◆ **Trecho de origem**
----

Temos, assim, que a Câmara dos Deputados e o Senado Federal preparam uma extorsão legal para obrigar o contribuinte a tirar do bolso 4 bilhões de reais, nos cálculos mais modestos, e entregar esse dinheiro aos candidatos às eleições de 2018. Como as doações das empresas estão legalmente proibidas, os políticos querem que a população pague diretamente as despesas das suas campanhas eleitorais. É o “financiamento público da campanha”. No mundo da conversa, essa sempre foi uma tese sagrada do PT e dos partidos de “esquerda”; pagar os custos dos candidatos com dinheiro do Erário evitaria, imaginem só, a “influência do poder econômico” nas eleições brasileiras. No mundo das coisas práticas, essas piedosas considerações jamais impediram o PT e o seu entorno de ser os maiores tomadores de dinheiro privado (empreiteiras de obras, bancos, grandes grupos, “campeões nacionais” etc.) nas épocas de eleição e adjacências. Para ficar no exemplo mais recente, a funesta eleição presidencial de 2014, a candidata oficial, Dilma Rousseff, foi capaz de gastar 300 milhões de reais em sua campanha. Cabe na cabeça de alguém que um candidato precise gastar 300 milhões para se eleger?

----

[Registros salvos]

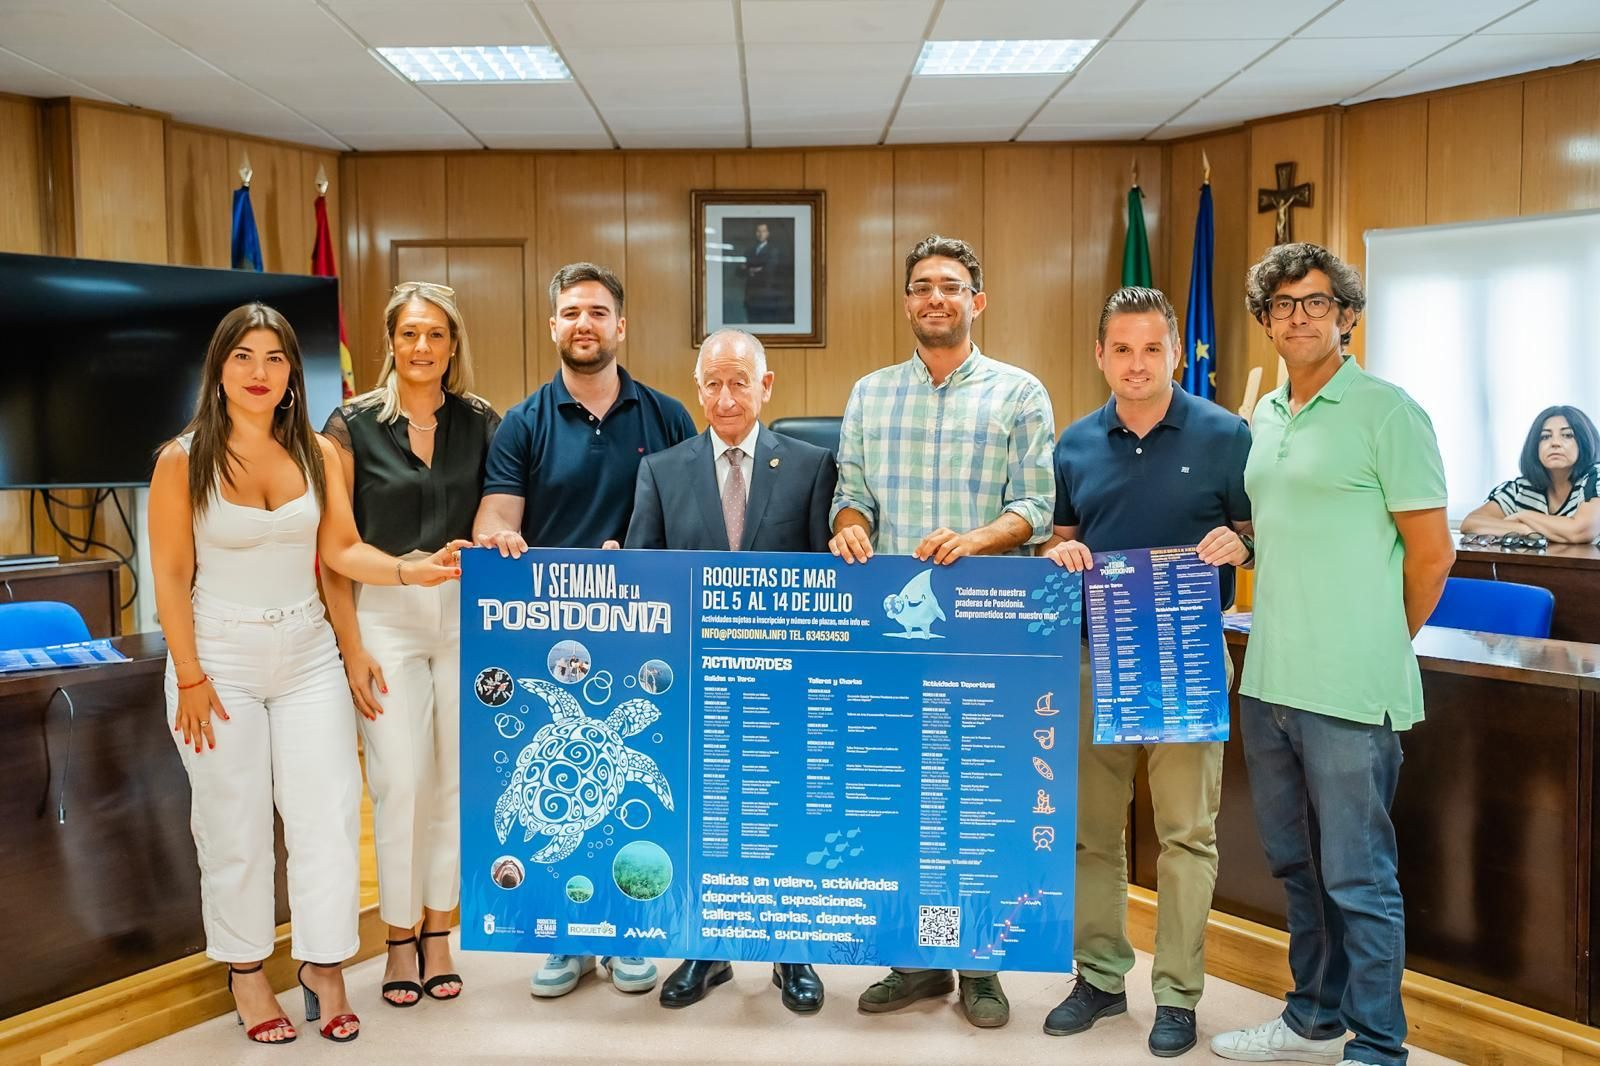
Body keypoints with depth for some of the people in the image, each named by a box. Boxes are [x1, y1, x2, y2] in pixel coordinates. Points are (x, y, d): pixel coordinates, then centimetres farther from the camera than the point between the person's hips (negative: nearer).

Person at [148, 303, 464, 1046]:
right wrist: (191, 678, -9)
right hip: (220, 661, -3)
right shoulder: (183, 460, -7)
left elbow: (341, 550, -1)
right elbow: (171, 577, -7)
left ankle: (324, 966, 20)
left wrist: (416, 571, -16)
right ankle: (246, 974, 26)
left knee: (329, 813, 3)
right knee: (236, 827, 8)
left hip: (308, 656, 3)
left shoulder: (316, 453, 1)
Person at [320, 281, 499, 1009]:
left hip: (465, 613, 2)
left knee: (454, 778, 7)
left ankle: (436, 934, 24)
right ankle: (400, 939, 17)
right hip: (384, 615, -2)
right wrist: (351, 646, -7)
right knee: (398, 781, -2)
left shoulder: (480, 423, 5)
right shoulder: (353, 425, -1)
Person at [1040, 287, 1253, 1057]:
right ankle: (1100, 976, 25)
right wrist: (1060, 553, -5)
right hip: (1093, 654, 3)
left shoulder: (1224, 434, -1)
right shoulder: (1076, 444, 8)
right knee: (1091, 825, 10)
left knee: (1187, 831, 2)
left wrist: (1238, 544, -19)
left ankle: (1178, 993, 17)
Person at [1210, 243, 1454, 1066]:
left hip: (1347, 691, -7)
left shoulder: (1385, 412, -8)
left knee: (1358, 877, 3)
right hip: (1268, 683, 7)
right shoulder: (1266, 415, 12)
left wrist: (1376, 652, 2)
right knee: (1297, 866, 19)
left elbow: (1432, 552, -7)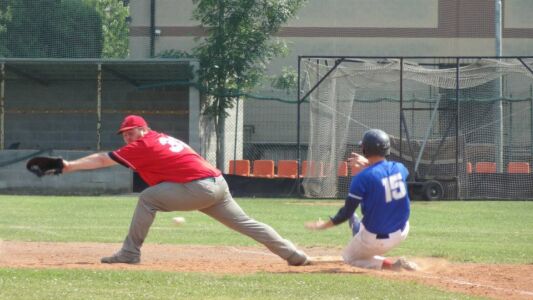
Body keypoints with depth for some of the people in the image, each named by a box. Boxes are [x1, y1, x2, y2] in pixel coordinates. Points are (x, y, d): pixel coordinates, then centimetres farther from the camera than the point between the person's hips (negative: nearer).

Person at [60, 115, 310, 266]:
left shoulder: (144, 145, -3)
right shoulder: (162, 138, 23)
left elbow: (102, 160, -3)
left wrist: (69, 166, -2)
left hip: (198, 188, -9)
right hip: (218, 184, 9)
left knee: (147, 199, -3)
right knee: (244, 223, 12)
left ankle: (130, 253, -4)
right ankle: (295, 256, 10)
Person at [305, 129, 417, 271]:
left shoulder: (363, 178, -21)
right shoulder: (399, 168, -6)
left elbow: (346, 213, -16)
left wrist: (324, 225, -1)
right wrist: (368, 164, 22)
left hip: (377, 239, -7)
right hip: (402, 232, 7)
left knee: (349, 257, 21)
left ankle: (391, 265, 0)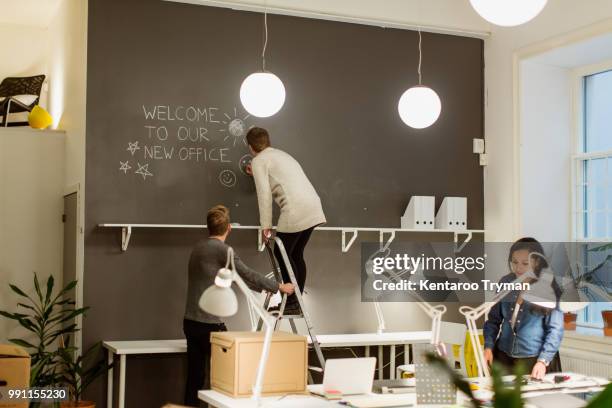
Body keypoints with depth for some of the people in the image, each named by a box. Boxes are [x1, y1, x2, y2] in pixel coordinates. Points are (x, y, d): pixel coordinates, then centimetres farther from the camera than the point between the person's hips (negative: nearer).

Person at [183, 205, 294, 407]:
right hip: (209, 324, -7)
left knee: (195, 377, 8)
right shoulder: (220, 249, -12)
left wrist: (262, 287, 30)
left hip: (191, 322, 8)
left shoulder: (199, 247, 13)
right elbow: (248, 274, -7)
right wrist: (280, 286, 6)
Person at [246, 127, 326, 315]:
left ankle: (292, 302, 4)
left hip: (295, 211, -8)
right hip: (313, 208, 8)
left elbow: (264, 193, -6)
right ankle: (296, 302, 20)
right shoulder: (281, 154, 28)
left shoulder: (258, 161, 3)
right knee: (296, 254, 16)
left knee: (281, 254, 4)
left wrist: (266, 225, -4)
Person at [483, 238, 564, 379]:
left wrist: (543, 361, -19)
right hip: (503, 358, 4)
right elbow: (494, 319, 10)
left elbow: (555, 329, -10)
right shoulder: (505, 283, 3)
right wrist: (488, 346, -2)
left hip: (535, 361, -3)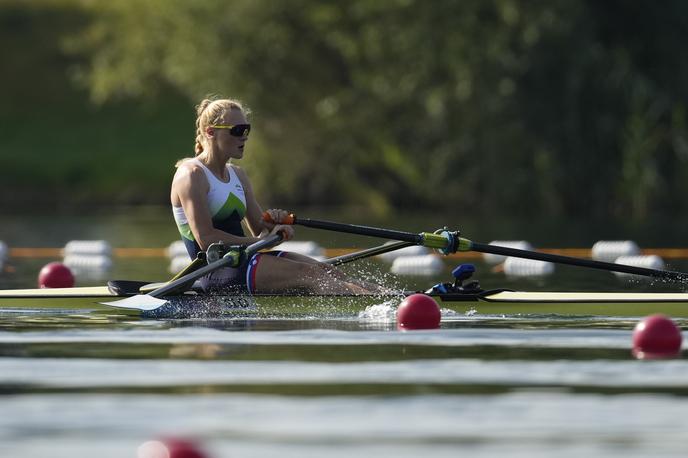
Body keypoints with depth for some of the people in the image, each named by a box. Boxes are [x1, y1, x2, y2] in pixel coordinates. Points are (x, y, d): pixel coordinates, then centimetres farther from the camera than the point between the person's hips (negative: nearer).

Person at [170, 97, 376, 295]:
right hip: (217, 273, -9)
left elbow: (259, 230, 17)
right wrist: (256, 241, -15)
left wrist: (273, 223, -6)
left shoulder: (237, 175, 19)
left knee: (325, 271, -12)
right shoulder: (191, 175, -8)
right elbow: (206, 239, -18)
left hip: (241, 259, 9)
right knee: (309, 273, -25)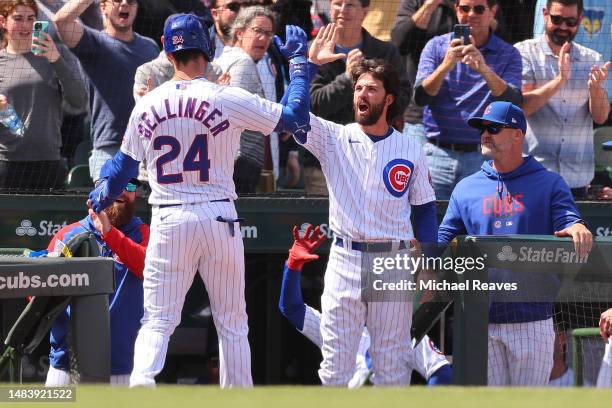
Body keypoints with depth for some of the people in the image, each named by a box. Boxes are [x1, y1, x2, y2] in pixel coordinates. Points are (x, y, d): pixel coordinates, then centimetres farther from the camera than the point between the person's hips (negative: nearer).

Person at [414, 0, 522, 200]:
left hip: (482, 158, -1)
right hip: (438, 154, 1)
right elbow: (421, 97, -4)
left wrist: (485, 70, -26)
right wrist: (446, 65, -22)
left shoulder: (508, 54, 6)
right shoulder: (437, 46, 8)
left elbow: (513, 104, -10)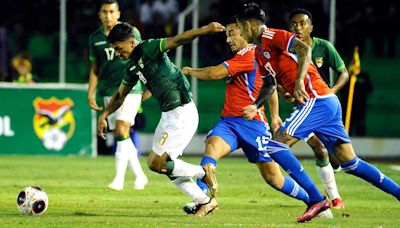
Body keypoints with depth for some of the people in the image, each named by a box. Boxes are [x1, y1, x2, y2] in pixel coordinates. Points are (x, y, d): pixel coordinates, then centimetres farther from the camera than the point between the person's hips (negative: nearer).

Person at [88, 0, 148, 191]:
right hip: (109, 92, 5)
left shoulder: (130, 32, -4)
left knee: (122, 130, -16)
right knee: (120, 137, 5)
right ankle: (140, 176, 18)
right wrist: (90, 93, 8)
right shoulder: (95, 38, 8)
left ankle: (119, 178, -15)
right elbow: (95, 67, 14)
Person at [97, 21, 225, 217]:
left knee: (155, 163, -11)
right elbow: (120, 94, 29)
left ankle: (203, 173, 2)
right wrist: (104, 114, 23)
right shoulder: (132, 66, 13)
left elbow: (177, 40, -28)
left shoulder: (148, 49, -13)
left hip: (182, 112, -10)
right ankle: (205, 202, 18)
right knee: (166, 165, 11)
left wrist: (204, 30, -40)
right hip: (169, 115, 10)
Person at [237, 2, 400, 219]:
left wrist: (299, 82, -30)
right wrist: (255, 107, 15)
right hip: (327, 103, 10)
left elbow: (304, 49, -23)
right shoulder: (260, 52, 22)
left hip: (317, 101, -10)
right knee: (350, 163, 7)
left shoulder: (274, 37, -7)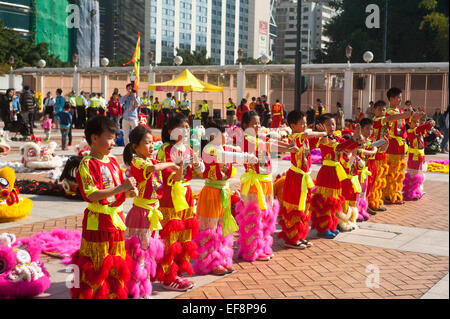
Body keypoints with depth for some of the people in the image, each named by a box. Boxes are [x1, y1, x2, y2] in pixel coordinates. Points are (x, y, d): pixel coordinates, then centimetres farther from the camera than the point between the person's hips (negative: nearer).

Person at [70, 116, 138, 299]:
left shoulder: (113, 162, 11)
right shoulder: (87, 164, -12)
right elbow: (91, 195, -22)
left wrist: (130, 192, -4)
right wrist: (121, 188, -24)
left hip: (116, 220, 7)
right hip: (97, 223, -7)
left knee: (116, 265, 15)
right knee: (96, 266, 0)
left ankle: (114, 294, 26)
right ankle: (89, 295, 12)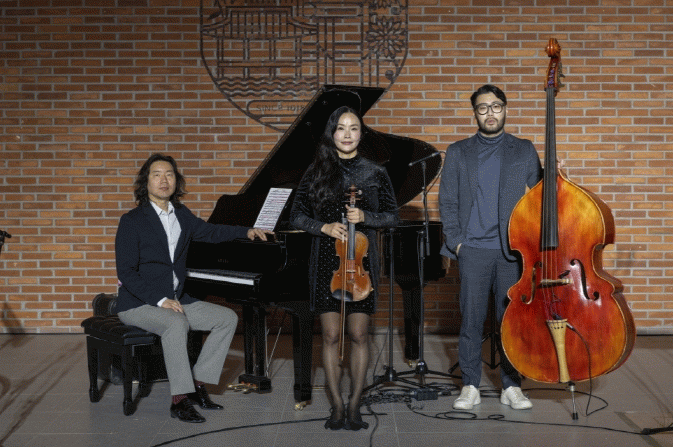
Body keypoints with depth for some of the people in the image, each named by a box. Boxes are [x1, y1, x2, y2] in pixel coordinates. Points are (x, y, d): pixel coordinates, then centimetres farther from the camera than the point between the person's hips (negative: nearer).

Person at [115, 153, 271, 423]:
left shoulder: (181, 215, 10)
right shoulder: (132, 221, -10)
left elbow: (209, 232, 27)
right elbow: (126, 273, -15)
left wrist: (246, 231, 11)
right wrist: (160, 300, -24)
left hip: (175, 299, 7)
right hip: (138, 304, -7)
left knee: (228, 318, -5)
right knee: (177, 324, -36)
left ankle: (198, 383, -3)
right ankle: (179, 400, -29)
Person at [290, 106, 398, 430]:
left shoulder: (374, 173, 3)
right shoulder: (317, 172, 4)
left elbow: (392, 216, 3)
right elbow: (297, 216, 4)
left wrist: (365, 217, -15)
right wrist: (323, 227, -13)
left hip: (361, 262, 0)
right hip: (326, 262, 0)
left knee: (358, 335, 3)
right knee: (331, 336, 3)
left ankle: (354, 406, 13)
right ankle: (337, 406, 13)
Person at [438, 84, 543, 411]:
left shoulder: (524, 151, 11)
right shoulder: (458, 153, 11)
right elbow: (447, 202, 8)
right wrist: (455, 241, -1)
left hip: (512, 250, 0)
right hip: (473, 249, 0)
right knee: (471, 319, 0)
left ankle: (512, 387, 12)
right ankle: (470, 387, 10)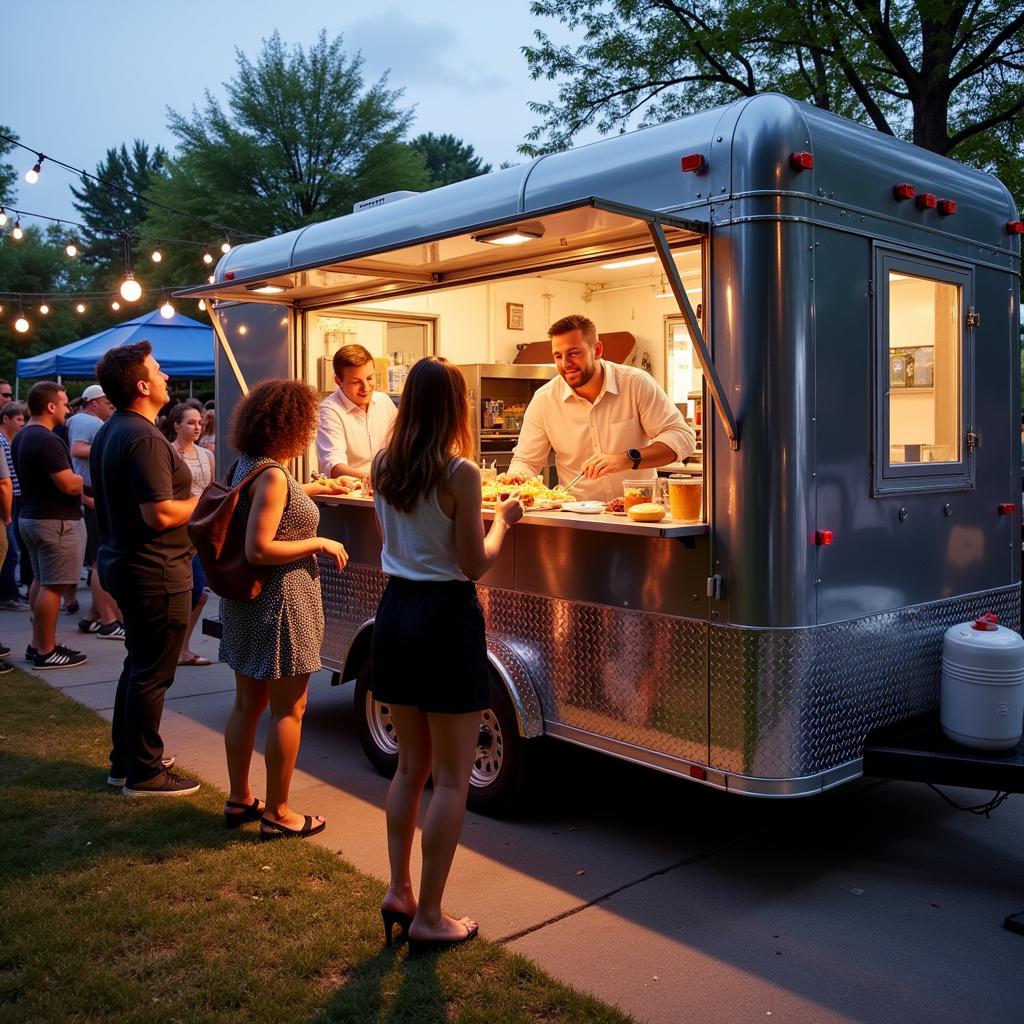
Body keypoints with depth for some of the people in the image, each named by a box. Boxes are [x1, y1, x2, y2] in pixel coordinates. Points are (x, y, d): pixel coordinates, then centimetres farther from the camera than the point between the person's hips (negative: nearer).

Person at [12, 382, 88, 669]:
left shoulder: (22, 437, 12)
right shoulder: (47, 440, -20)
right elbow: (69, 484, -24)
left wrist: (81, 486, 17)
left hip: (32, 515, 11)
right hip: (56, 521, -10)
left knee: (41, 582, 17)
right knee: (52, 586, -5)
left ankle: (37, 644, 23)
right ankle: (46, 652, 0)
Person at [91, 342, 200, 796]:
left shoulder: (109, 432, 11)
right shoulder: (144, 439, -22)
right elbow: (161, 514, -27)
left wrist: (191, 497, 17)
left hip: (122, 562, 10)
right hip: (154, 571, -10)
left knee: (138, 665, 21)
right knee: (152, 675, 1)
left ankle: (125, 760, 31)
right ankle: (145, 774, 13)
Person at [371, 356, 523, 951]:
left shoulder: (384, 467, 4)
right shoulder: (460, 472, -15)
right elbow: (475, 564, -12)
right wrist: (502, 520, 4)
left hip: (394, 612, 7)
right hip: (445, 618, -7)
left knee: (411, 765, 20)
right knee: (452, 779, 5)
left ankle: (399, 893, 27)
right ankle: (428, 918, 14)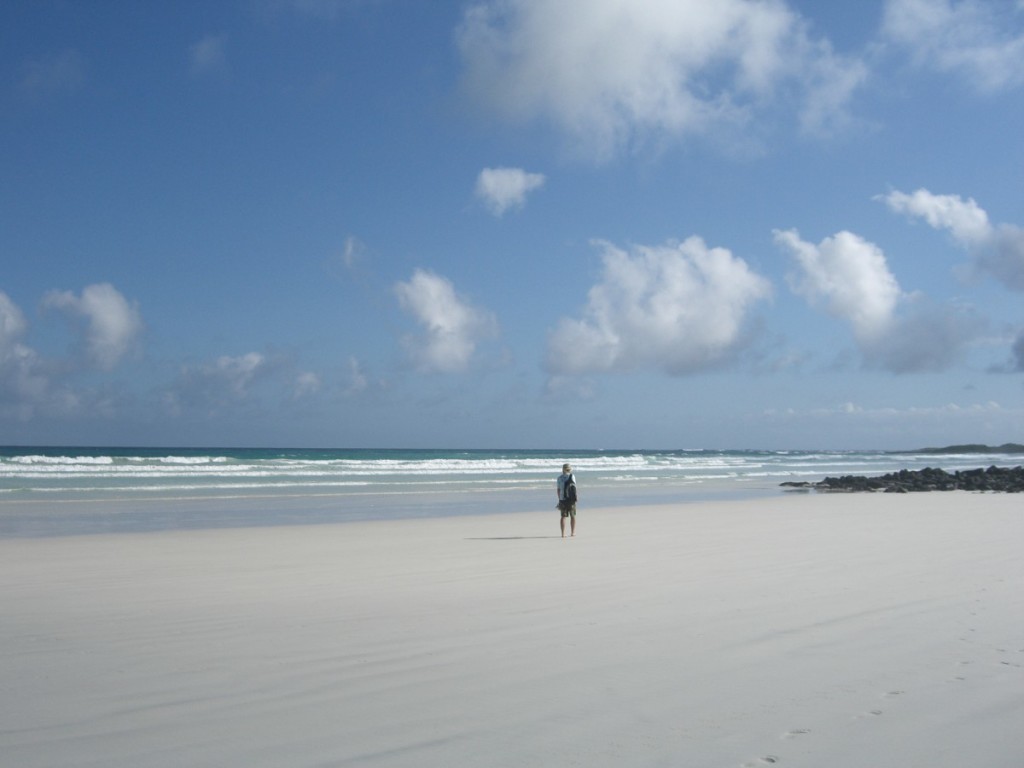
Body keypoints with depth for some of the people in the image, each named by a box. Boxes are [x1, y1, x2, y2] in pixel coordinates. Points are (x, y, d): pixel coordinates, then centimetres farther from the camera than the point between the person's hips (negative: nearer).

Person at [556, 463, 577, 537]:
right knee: (573, 516, 12)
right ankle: (572, 532, 16)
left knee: (563, 516, 4)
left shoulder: (559, 478, 3)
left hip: (562, 499, 2)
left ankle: (563, 534, -1)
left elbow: (558, 490, 4)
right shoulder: (572, 476, -3)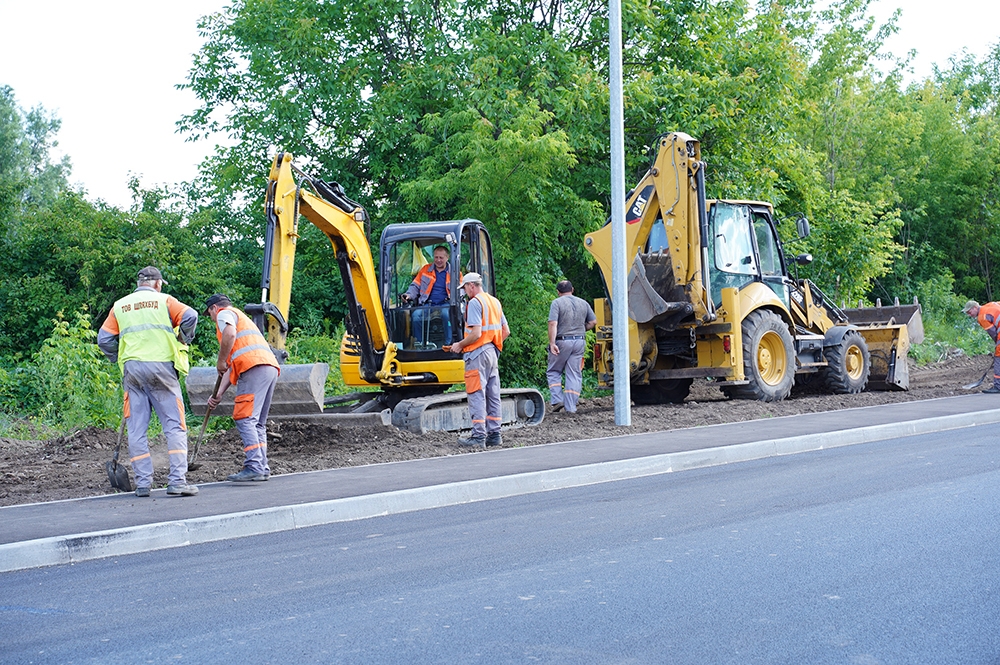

----

◆ **Instruções**
Enumere os tipos de fonte de dinheiro privado que o trecho sobre o financiamento público de campanhas cita entre parênteses.

◆ **Resposta**
- empreiteiras de obras
- bancos
- grandes grupos
- "campeões nacionais"